Ed a questo scopo c’è bisogno di buone leggi e non di referendum improvvisati.
* Direttore di Questione Giustizia
Note
[1] L’art. 1, comma 63 della legge 6 novembre 2012, n. 190 conteneva la seguente delega legislativa al Governo: «Il Governo è delegato ad adottare, senza nuovi o maggiori oneri per la finanza pubblica, entro un anno dalla data di entrata in vigore della presente legge, un decreto legislativo recante un testo unico della normativa in materia di incandidabilità alla carica di membro del Parlamento europeo, di deputato e di senatore della Repubblica, di incandidabilità alle elezioni regionali, provinciali, comunali e circoscrizionali e di divieto di ricoprire le cariche di presidente e di componente del consiglio di amministrazione dei consorzi, di presidente e di componente dei consigli e delle giunte delle unioni di comuni, di consigliere di amministrazione e di presidente delle aziende speciali e delle istituzioni di cui all’articolo 114 del testo unico delle leggi sull’ordinamento degli enti locali, di cui al decreto legislativo 18 agosto 2000, n.267, e successive modificazioni, di presidente e di componente degli organi esecutivi delle comunità montane».

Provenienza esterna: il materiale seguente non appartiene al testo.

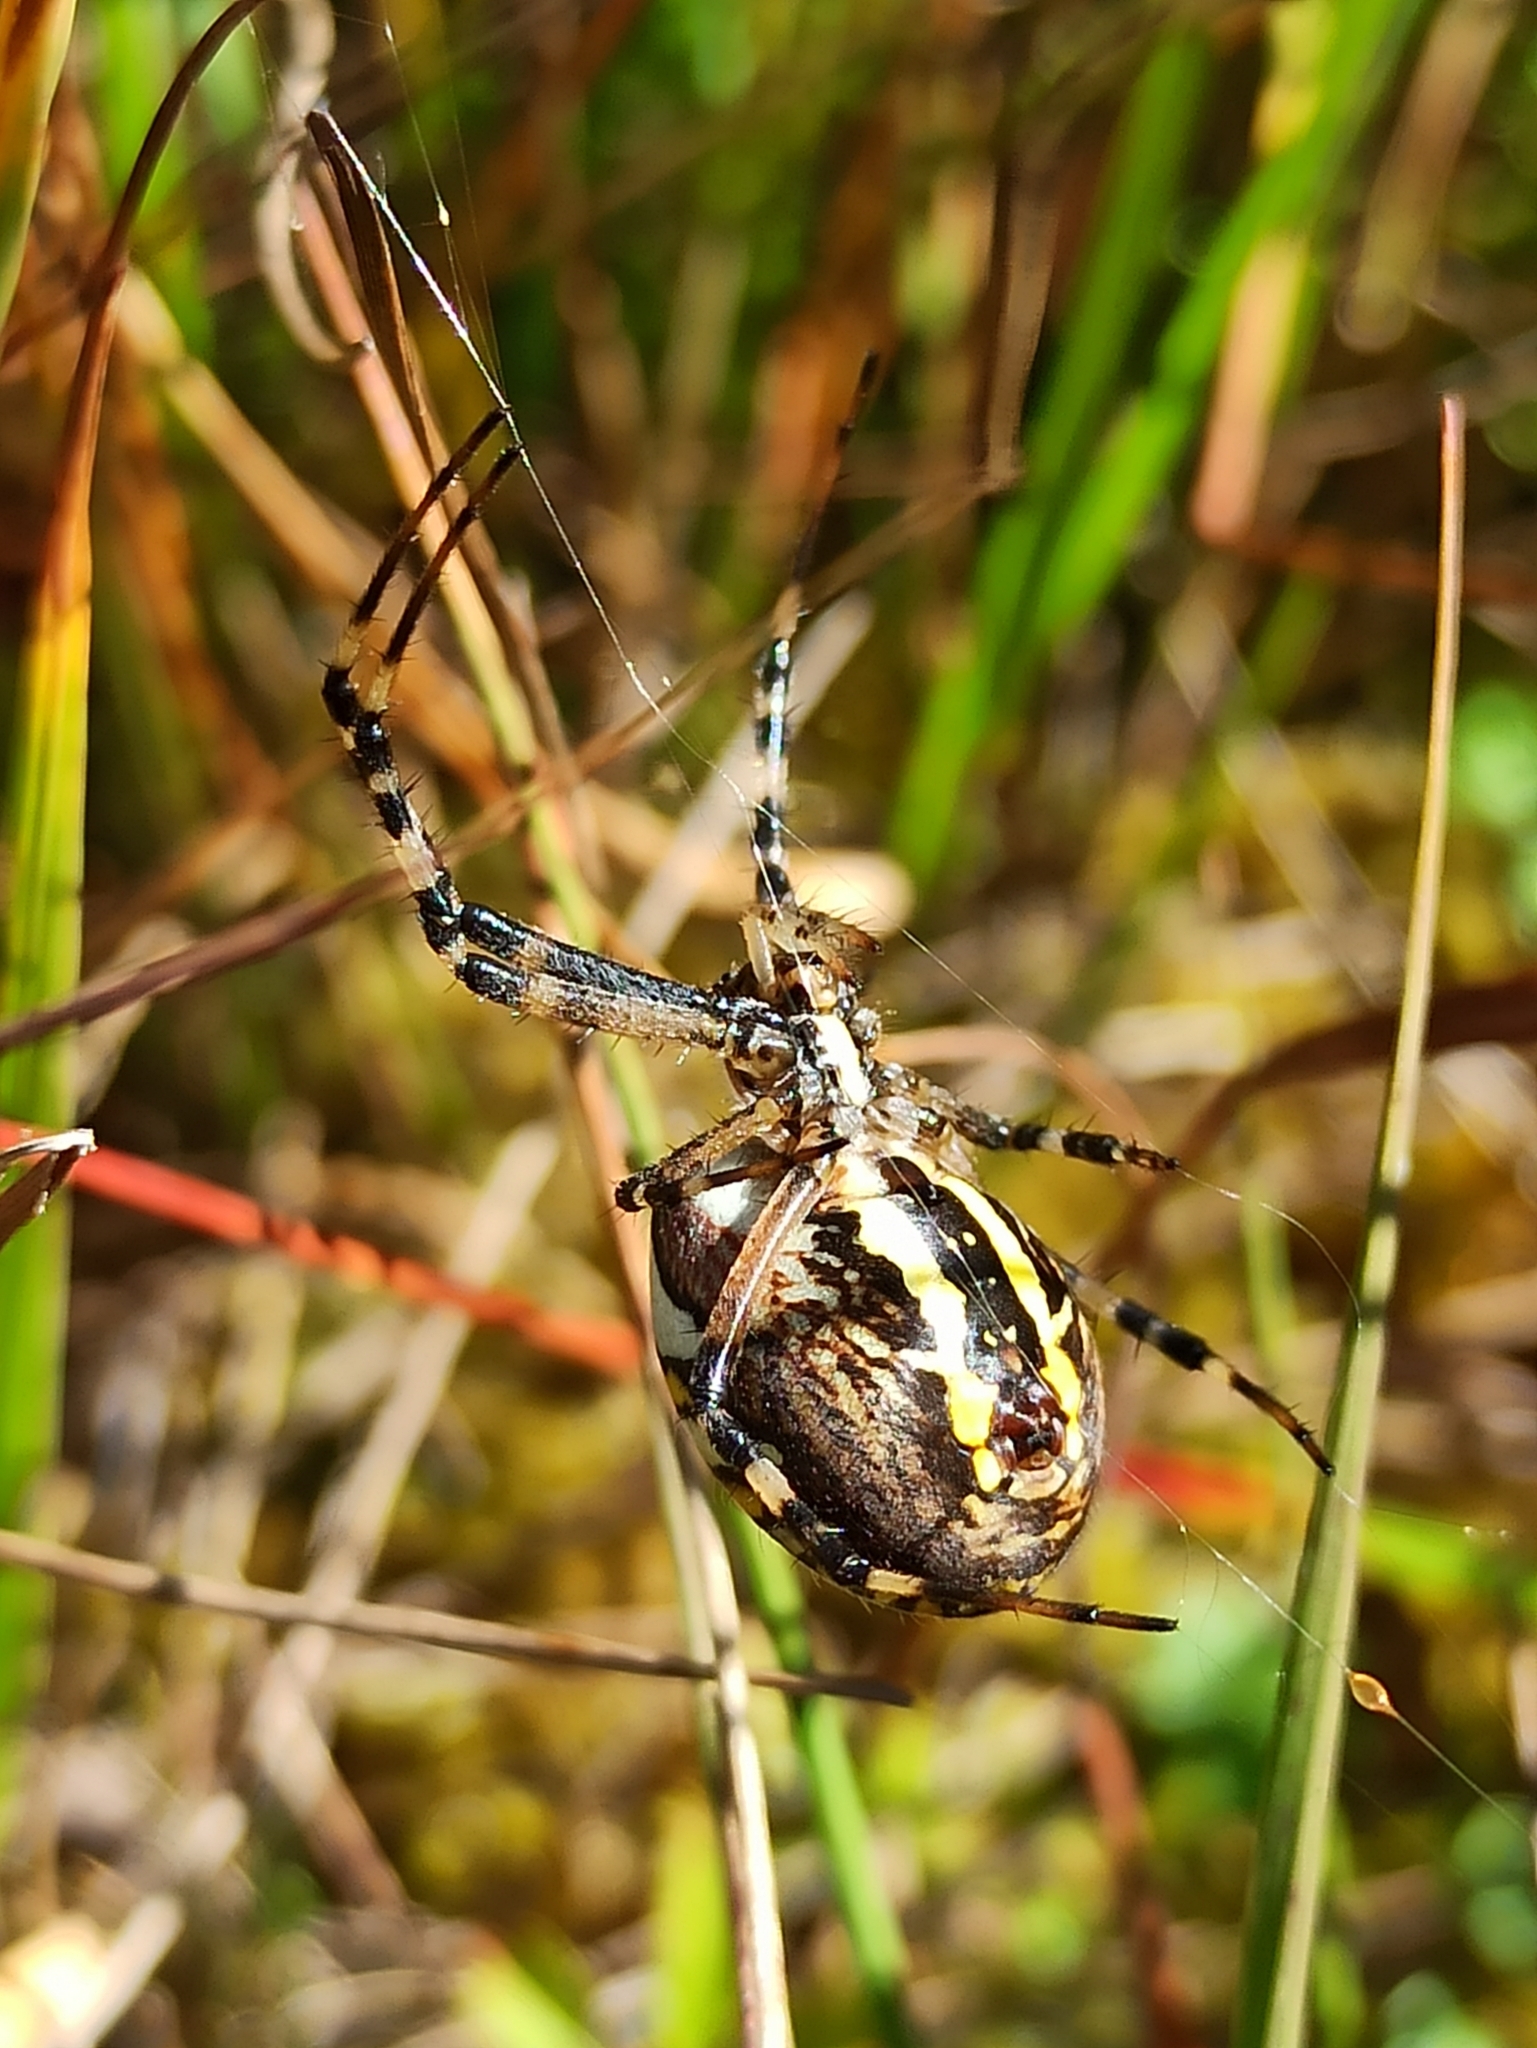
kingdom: Animalia
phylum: Arthropoda
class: Arachnida
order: Araneae
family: Araneidae
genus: Argiope
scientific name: Argiope bruennichi
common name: Wasp spider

[2] Cfr., al riguardo, S. Perelli, Diritto di tribuna agli avvocati nelle valutazioni di professionalità dei magistrati, in questa Rivista on line, 6.11.2019 e P. Cervo, Diritto di tribuna e consigli giudiziari: perché dire no, in questa Rivista on line, 25.11.2019.

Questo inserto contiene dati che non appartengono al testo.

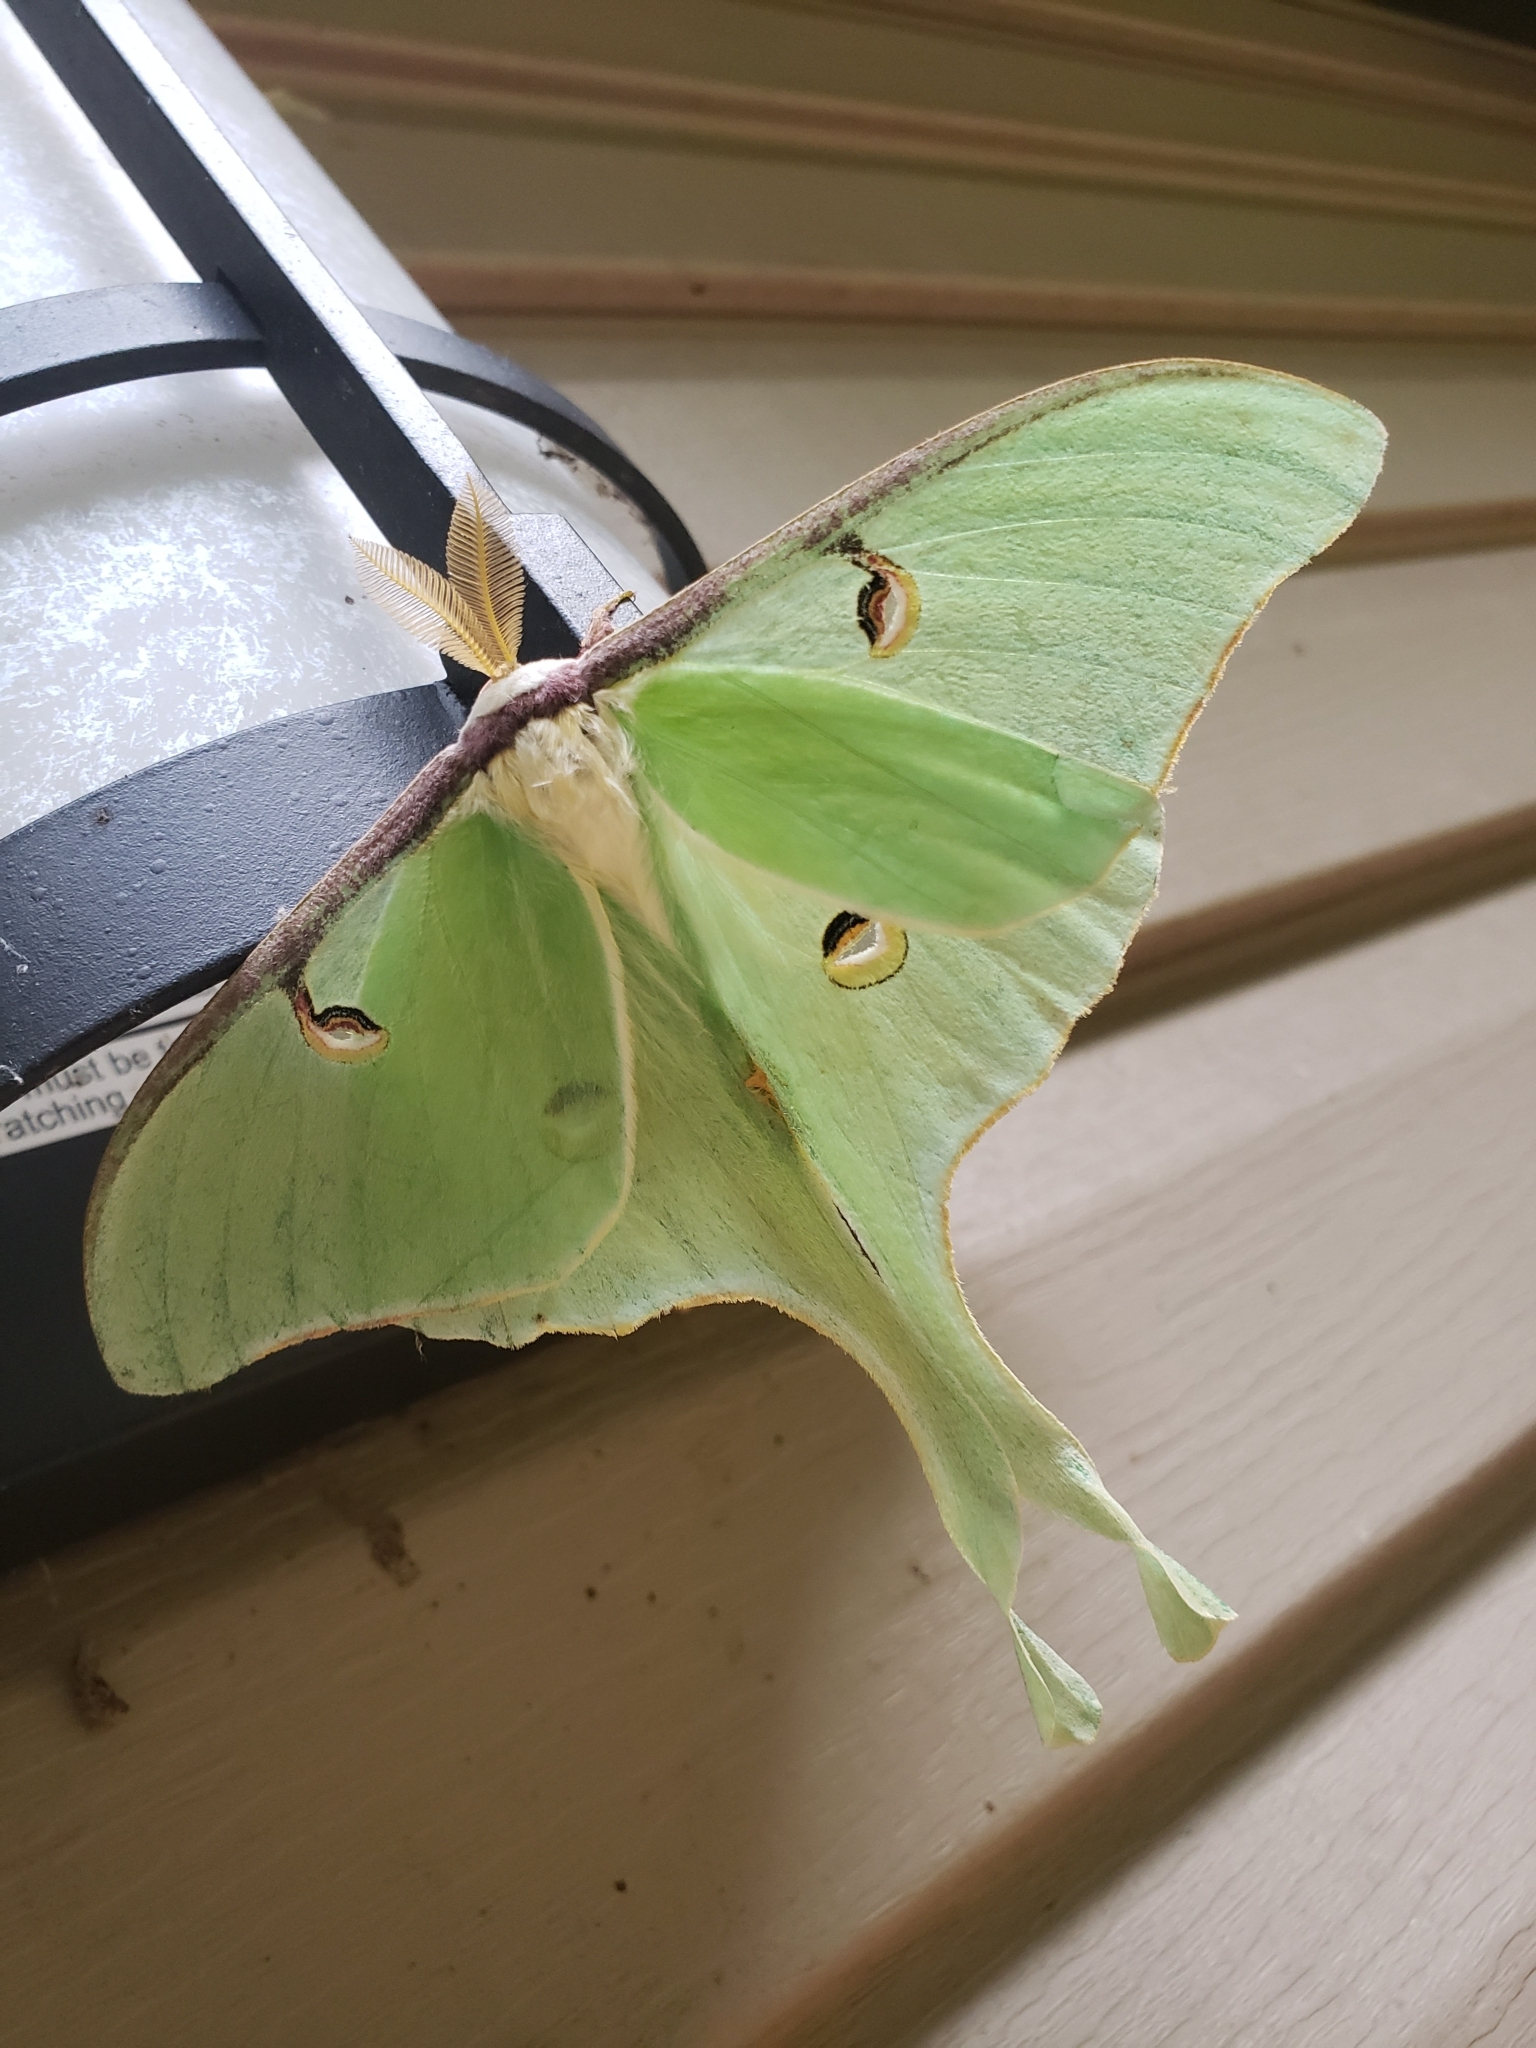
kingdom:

[3] Su questo tema mi sia consentito rinviare ad un mio scritto, N. Rossi, Avvocato della polizia. Storia recente e minacce sul futuro del pubblico ministero, in questa Rivista, 2010, fasc. n. 1.
[4] Il senso di déjà vu che traspare dal testo non è segno di pregiudiziale insofferenza verso il referendum in esame ma deriva piuttosto dalla pluralità di interventi da lui pubblicati sul tema nella fase iniziale della collaborazione con Questione Giustizia. Ci riferisce ai seguenti articoli: N. Rossi, I referendum sulla giustizia in questa Rivista, 1986, pp. 1-31 (scritto in collaborazione con M. Pivetti); N. Rossi, La responsabilità civile dei magistrati, in questa Rivista, 1986, pp. 901-931 (scritto in collaborazione con M. Pivetti); N. Rossi, La nuova legge sulla responsabilità civile dei magistrati e gli organi collegiali, in questa Rivista, 1988, pp. 241-270. Per una accurata ricostruzione storica del referendum sulla responsabilità civile dei magistrati è d’obbligo il riferimento a E. Bruti Liberati, Magistratura e società nell’Italia repubblicana, Bari, Laterza , 2018, cap. V, par. 7 , pp. 207 e ss. Vedi inoltre G. Palombarini, G. Viglietta, La Costituzione e i diritti. Una storia italiana, Edizioni Scientifiche Italiane, Napoli 2011. Ampia la letteratura giuridica sull’argomento: cfr. G. Zagrebelsky, La responsabilità del magistrato nell’attuale ordinamento. Prospettive di riforma, in Giurisprudenza costituzionale,1982, I, p. 780 e ss.; M. Cappelletti, Giudici irresponsabili?, Giuffrè, Milano, 1988; A. Pignatelli, Responsabilità civile e indipendenza dei magistrati, in questa Rivista, 1986, n.3 p.576 ss. . A. Giuliani, N. Picardi, La Responsabilità del giudice, Milano 1987, p.205 e pp.247-248.
[5] L’art. 8, comma 3, della legge n. 117 del 1998 stabilisce infatti che «La misura della rivalsa non può superare una somma pari alla metà di una annualità dello stipendio, al netto delle trattenute fiscali, percepito dal magistrato al tempo in cui l’azione di risarcimento è proposta, anche se dal fatto è derivato danno a più persone e queste hanno agito con distinte azioni di responsabilità. Tale limite non si applica al fatto commesso con dolo. L’esecuzione della rivalsa, quando viene effettuata mediante trattenuta sullo stipendio, non può comportare complessivamente il pagamento per rate mensili in misura superiore ad un terzo dello stipendio netto».